We searched six databases for prospective observational studies addressing the association of physical activity and all-cause dementia, Alzheimer’s disease or vascular dementia. We included only adult cohorts with at least one year of follow-up. The study had to measure cognitive performance at baseline or the cohort had to be middle-aged to exclude study results prone to be affected by preclinical dementia. We found over 16 000 studies of which 58 fulfilled the inclusion criteria.
We integrated the results from the found studies to find out whether physical activity is associated with decreased incidence of all-cause dementia, Alzheimer’s disease and vascular dementia. We developed a quality assessment tool to be able to assess the quality in these studies with more transparent criteria that address specifically the association of physical activity and dementia. The studies were rated according to these criteria as good, moderate or low quality. We were especially interested in how the length of the follow-up, baseline age of the study cohort and study quality affect the association. In addition, we assessed possibility of publication bias.
What did we find?
To our surprise, we found very few high-quality studies (four all-cause dementia studies, three Alzheimer’s disease studies and one vascular dementia study). The criteria in which most of the studies failed to reach high quality were representativeness of the cohort (many cohorts did not even present the participation rate or follow-up rate) and study length.
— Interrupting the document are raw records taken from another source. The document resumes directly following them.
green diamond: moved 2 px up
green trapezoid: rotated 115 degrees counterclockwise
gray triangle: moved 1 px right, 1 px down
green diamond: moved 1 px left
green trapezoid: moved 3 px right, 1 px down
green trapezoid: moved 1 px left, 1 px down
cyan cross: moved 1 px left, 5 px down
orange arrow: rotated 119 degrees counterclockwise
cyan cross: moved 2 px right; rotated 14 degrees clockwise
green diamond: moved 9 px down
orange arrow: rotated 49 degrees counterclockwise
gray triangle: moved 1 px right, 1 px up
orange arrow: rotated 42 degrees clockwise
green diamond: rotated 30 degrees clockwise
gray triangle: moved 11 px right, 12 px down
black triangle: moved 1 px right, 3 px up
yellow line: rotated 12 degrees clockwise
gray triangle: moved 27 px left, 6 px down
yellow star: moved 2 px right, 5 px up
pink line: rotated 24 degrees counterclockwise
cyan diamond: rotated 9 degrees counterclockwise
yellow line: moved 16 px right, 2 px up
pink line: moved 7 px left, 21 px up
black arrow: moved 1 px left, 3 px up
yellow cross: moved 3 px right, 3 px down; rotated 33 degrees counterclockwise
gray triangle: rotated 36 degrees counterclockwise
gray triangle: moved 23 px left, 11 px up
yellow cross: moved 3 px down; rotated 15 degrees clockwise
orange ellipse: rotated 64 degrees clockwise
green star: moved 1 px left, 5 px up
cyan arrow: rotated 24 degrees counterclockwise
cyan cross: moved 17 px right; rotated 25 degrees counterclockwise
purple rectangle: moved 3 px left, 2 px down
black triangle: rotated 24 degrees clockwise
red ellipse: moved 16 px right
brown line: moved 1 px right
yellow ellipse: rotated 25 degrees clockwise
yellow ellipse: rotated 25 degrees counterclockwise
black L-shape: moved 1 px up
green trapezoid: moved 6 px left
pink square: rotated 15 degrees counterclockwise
In over 250 000 participants, physical activity was associated with a decreased incidence of dementia. Belonging to other category than the most inactive one in each study was associated with 20% lower risk of all-cause dementia, 14% lower risk of Alzheimer’s disease and 21% lower risk of vascular dementia than the most physically inactive category. Neither study length, the baseline age of the cohort nor study quality affected the association. Physical activity was associated with a decreased incidence of all-cause dementia and Alzheimer’s disease also in follow-ups longer than 20 years and in cohorts aged less than 55 years at baseline. The data for vascular dementia was scarcer. The association of physical activity and Alzheimer’s disease was not significant but the statistical power to detect an association was low with very few high-quality studies.
We detected only few studies with baseline in midlife that controlled the analyses for cognition at baseline. Many studies with baseline in older age did control for baseline level of cognition but with screening tools that are known to have a considerable ceiling effect. Funnel plots showed that some smaller studies of physical activity and all-cause dementia or Alzheimer’s disease may have been left unpublished.
What are the take-home points?
The evidence from cohort studies supports physical activity as a modifiable protective factor of all-cause dementia and Alzheimer’s disease rather than being due to reverse causation. Physical activity is associated with a decreased incidence of all-cause dementia and Alzheimer’s disease also in long over 20-year follow-ups. Data for the association of physical activity with vascular dementia was scarcer. More research is, however, needed, because some publication bias may be present, observational studies cannot prove causality and controlling for baseline level of cognitive performance was not optimal.